— EXERCISE INSTRUCTIONS —
Pick up the speech bandwidth extension passage below and continue it from its final sentence, carrying the method through its next steps.
# START OF PASSAGE SHOWN
The speech bandwidth extension system **110** of the present invention has been implemented in software both in MATLAB® and in “C” programming language, the latter providing a faster implementation. Any high-level programming language may be employed to implement the steps set forth herein. The program follows the block diagram in FIG. **8**.

Another aspect of the present invention relates to a method of performing bandwidth extension. Such a method **150** is shown by way of a flowchart in FIG. **11**. Some of the parameter values discussed below are merely default values used in simulations. During the Initialization (**152**), the following parameters are established: Input signal frame length=N (**256**), Frame update step=N/2, Number of narrowband DATM sections M (8), Sampling Frequency (in Hz)=f_{S} ^{nb}(8000), Input signal upper cutoff frequency in Hz=F_{C}(3900 for microphone input, 3600 for MIRS input and 3400 for IRS telephone speech), R(**0**) modification parameter=δ (linearly varying between about 0.01—for F_{c}=3.9 Khz, to 0.1—for F_{c}=3.4 kHz, according to input speech bandwidth), and j=1 (initial frame number). The values set forth above are merely examples and each may vary depending on the source characteristics and application. A signal is read from disk for frame j (**154**). The signal undergoes a LPC analysis (**156**) that may comprise one or more of the following steps: computing a correlation coefficient ρ_{1}, pre-emphasizing the input signal using (1−ρ_{1}z^{−1}), windowing of the pre-emphasized signal using, for example, a Hann window of length N, computing M+1 autocorrelation coefficients: R(**0**), R(**1**), . . . , R(M), modifying R(**0**) by a factor (1+δ), and applying the Levinson-Durbin recursion to find LP coefficients __a__ ^{nb }and parcors __r__ ^{nb}.
# END OF PASSAGE SHOWN
# START OF GIVEN DATA
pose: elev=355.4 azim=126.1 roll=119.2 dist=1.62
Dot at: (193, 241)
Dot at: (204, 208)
# END OF GIVEN DATA
— FINAL RESULT —
Next, the area parameters are computed (**158**) according to an important aspect of the present invention. Computation of these parameters comprises computing M area coefficients via equation (2) and computing M log-area coefficients. Computing the M log-area coefficients is an optional step but preferably applied by default. The computed area or log-area coefficients are shift-interpolated (**160**) by a desired factor with a proper sample shift. For example, a shifted-interpolation by factor of 2 will have an associated ¼ sample shift. Another implementation of the factor of 2 interpolation may be interpolating by a factor of 4, shifting one sample, and decimating by a factor of 2. Other shift-interpolation factors may be used as well, which may require an unequal shift per section. The step of shift-interpolation is accomplished preferably using a selected interpolation function such as a linear, cubic spline, or fractal function. The cubic spline is applied by default.

If log-area coefficients are used, exponentiation is applied to obtain the interpolated area coefficients. A look-up table may be used for exponentiation if preferable. As another aspect of the shifted-interpolation step (**160**), the method may include ensuring that interpolated area coefficients are positive and setting A_{M+1} ^{wb}=1.

The next step relates to calculating wideband LP coefficients (**162**) and comprises computing wideband parcors from interpolated area coefficients via equation (5) and computing wideband LP coefficients, __a__ ^{wb}, by applying the Step-Down Recursion to the wideband parcors.

Returning now to the branch from the output of step **154**, step **164** relates to signal interpolation. Step **164** comprises interpolating the narrowband input signal, S_{nb}, by a factor, such as a factor of 2 (upsampling and lowpass filtering). This step results in a narrowband interpolated signal {tilde over (S)}_{nb}. The signal {tilde over (S)}_{nb }is inverse filtered (**166**) using, for example, a transfer function of A_{nb}(z^{2}) having the coefficients shown in equation (4), resulting in a narrow band residual signal {tilde over (r)}_{nb }sampled at the interpolated-signal rate.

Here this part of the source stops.